Geography
- Location: Westmead, New South Wales, Sydney, Australia
- Coordinates: 33°48′07″S 150°59′42″E﻿ / ﻿33.80187°S 150.99502°E

Organisation
- Type: Specialist

Services
- Speciality: Psychiatric hospital

History
- Former names: Lunatic Asylum, Female Factory
- Constructed: 1817
- Opened: 1849

Links
- Lists: Hospitals in Australia

= Cumberland Hospital =

Cumberland Hospital is a public psychiatric hospital located in Westmead, in Sydney's west. Along with Bungarribee House, Blacktown Hospital it serves the mental health needs of Western Sydney. As a public hospital it is part of the Western Sydney Local Health District (WSLHD).

== History ==
The site was formally the residence of female convicts. Female convicts were housed separately from the male population. In 1817, Governor Macquarie commissioned the building of more permanent structures. Female convicts housed on this site were made to work and the site became known as The Female Factory. The Factory housed unassigned, unmarried female convicts, and their children.
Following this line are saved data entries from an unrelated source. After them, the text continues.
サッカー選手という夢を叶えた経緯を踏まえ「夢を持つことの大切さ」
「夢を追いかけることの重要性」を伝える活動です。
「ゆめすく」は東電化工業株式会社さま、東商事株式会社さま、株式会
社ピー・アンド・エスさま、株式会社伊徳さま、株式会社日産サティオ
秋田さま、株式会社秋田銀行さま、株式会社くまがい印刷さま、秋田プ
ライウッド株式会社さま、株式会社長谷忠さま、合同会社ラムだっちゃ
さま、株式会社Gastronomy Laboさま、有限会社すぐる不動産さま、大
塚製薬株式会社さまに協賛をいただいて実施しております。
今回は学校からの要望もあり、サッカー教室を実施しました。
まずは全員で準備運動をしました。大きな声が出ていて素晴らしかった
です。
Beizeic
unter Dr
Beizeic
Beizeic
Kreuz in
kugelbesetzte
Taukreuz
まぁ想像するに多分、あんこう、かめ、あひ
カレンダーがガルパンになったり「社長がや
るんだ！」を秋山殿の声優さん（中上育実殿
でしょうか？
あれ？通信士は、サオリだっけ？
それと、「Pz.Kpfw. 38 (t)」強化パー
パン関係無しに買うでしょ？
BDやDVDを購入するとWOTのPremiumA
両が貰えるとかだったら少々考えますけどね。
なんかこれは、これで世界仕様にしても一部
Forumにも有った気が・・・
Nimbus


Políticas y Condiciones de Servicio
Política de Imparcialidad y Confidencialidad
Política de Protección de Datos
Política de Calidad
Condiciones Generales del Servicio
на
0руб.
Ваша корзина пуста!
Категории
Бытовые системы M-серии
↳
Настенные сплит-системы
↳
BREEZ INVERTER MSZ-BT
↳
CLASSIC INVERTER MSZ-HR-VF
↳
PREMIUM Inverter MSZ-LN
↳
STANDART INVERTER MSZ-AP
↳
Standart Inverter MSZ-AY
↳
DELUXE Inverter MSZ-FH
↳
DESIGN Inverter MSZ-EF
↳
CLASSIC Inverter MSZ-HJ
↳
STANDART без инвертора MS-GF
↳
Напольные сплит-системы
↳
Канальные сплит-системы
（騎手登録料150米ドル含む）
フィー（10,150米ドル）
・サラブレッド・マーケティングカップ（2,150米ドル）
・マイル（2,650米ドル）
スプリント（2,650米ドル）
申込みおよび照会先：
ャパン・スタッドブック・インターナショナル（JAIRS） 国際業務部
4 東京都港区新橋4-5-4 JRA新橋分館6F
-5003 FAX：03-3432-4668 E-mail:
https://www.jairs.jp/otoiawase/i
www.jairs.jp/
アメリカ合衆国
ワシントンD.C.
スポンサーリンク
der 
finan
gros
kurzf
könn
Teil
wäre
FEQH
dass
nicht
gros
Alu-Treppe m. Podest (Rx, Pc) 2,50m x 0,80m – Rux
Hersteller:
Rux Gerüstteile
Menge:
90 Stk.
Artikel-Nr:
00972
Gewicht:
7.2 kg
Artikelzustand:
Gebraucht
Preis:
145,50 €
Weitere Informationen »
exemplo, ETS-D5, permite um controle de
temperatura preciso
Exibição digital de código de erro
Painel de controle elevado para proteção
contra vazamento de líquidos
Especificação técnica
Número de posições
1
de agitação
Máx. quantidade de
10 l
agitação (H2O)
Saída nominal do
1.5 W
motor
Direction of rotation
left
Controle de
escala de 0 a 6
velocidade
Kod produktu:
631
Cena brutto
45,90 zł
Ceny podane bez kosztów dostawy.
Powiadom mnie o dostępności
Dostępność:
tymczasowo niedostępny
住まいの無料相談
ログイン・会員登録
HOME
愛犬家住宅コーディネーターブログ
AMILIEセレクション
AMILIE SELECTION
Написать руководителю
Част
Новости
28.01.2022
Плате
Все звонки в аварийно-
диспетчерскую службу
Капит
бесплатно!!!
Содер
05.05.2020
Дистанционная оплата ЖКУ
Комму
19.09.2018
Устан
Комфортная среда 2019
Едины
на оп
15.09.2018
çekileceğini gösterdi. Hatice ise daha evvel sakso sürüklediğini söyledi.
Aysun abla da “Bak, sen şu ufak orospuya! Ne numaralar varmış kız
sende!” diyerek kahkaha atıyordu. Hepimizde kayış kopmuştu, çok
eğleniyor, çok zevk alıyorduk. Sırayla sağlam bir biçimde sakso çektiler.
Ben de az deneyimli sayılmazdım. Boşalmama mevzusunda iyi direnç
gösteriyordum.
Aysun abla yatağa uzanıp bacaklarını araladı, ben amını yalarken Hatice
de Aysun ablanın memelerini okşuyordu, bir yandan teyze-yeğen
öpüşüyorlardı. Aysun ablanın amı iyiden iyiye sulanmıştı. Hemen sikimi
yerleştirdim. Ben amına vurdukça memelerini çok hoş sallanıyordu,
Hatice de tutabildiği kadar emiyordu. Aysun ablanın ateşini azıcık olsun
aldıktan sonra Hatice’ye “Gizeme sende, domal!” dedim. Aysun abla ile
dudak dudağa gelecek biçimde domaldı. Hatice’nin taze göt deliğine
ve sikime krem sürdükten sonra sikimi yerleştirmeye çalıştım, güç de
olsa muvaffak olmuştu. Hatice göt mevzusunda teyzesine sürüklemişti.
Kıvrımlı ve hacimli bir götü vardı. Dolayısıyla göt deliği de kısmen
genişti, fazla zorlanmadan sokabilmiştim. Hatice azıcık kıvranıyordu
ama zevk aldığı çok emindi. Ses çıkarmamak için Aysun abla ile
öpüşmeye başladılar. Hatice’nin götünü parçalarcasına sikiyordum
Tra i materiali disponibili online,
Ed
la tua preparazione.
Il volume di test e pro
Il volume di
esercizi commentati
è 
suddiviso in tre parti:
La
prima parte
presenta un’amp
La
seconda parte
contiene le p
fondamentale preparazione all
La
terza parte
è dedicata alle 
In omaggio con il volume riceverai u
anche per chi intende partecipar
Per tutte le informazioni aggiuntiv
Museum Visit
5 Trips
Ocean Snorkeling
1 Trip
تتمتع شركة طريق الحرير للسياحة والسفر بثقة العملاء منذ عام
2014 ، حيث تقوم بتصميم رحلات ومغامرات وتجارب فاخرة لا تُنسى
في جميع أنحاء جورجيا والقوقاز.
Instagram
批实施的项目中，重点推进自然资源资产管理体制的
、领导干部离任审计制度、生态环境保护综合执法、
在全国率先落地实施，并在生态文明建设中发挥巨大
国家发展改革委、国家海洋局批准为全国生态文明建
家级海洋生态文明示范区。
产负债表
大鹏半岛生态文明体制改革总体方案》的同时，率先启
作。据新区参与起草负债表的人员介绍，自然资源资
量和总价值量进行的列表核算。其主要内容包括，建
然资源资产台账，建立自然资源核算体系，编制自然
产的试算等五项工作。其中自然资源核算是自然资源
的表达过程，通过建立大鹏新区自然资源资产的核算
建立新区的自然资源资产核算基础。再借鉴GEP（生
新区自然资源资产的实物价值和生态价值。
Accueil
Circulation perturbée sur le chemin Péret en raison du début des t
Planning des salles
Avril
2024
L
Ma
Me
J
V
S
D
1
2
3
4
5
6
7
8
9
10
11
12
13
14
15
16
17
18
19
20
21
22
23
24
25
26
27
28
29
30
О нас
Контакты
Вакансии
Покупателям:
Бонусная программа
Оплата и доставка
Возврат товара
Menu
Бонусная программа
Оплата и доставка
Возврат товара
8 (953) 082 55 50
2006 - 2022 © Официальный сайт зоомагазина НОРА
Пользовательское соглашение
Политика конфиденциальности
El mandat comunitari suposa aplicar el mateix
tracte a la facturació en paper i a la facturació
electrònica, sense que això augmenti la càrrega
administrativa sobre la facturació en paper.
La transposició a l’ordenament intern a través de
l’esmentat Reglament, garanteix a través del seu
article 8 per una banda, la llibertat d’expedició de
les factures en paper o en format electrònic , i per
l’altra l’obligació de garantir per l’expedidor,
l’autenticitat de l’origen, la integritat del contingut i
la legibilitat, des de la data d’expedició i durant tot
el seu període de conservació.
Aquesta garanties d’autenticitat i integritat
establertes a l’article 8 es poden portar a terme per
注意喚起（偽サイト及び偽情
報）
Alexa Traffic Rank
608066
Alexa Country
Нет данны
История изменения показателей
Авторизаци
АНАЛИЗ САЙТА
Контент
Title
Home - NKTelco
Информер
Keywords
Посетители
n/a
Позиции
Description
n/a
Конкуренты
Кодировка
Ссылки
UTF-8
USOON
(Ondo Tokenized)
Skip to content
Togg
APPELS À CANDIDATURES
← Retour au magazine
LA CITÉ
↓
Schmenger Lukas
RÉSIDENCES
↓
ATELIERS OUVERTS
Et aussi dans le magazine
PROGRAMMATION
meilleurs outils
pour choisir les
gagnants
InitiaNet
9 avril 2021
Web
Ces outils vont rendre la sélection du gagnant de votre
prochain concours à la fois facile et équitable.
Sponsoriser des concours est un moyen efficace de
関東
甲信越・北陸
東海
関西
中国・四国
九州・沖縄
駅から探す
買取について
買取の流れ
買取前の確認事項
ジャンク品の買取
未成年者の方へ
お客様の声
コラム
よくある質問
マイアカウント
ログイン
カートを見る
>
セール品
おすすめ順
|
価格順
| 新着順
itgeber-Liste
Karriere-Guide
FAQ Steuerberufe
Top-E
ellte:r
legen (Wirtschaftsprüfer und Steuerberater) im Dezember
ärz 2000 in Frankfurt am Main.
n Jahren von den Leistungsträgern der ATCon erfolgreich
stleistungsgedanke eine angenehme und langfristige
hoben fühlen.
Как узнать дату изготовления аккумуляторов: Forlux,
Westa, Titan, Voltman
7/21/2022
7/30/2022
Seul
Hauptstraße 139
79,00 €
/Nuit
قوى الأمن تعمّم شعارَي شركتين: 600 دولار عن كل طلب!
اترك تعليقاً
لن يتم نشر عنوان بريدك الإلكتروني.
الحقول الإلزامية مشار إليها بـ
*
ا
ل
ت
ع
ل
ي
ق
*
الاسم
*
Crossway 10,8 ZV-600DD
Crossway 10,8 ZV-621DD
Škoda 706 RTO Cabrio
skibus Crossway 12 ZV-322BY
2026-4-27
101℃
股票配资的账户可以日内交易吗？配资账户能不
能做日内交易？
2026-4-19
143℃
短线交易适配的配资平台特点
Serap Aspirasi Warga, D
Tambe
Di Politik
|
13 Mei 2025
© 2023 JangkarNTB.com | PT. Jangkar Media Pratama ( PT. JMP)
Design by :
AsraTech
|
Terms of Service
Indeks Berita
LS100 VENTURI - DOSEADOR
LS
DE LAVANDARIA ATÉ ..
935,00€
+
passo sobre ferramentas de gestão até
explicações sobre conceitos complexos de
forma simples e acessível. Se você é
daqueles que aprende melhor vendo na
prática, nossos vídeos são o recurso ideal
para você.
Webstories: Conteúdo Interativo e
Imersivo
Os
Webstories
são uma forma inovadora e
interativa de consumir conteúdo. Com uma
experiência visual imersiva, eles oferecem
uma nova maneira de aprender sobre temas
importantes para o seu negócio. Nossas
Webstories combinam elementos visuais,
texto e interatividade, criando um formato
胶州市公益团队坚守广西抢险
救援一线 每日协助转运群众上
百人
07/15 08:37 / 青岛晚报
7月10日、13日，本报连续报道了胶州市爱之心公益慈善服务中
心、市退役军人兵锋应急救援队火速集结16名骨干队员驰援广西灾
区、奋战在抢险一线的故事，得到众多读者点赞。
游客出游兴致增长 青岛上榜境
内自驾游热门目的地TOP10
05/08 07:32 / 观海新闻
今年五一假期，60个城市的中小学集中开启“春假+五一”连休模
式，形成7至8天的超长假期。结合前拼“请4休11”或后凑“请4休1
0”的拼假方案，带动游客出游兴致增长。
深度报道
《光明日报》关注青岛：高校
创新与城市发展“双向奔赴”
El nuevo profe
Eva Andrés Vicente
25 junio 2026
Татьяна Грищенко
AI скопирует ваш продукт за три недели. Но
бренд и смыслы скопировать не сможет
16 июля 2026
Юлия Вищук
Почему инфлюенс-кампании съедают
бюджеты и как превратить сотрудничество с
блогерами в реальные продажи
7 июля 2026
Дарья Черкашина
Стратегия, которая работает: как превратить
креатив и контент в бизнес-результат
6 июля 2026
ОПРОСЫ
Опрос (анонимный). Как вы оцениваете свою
Although transportation of convicts to New South Wales ceased in 1840 the site was maintained as a place for female convicts until 1847.

In 1849, the buildings were redesignated a Lunatic Asylum. The site has remained as a mental health institution to the present day, only taking on its current name in 1983.

In the late 19th century, it was the home of inmate William Cresswell, proposed as a candidate in the Tichborne case, who died there in 1904.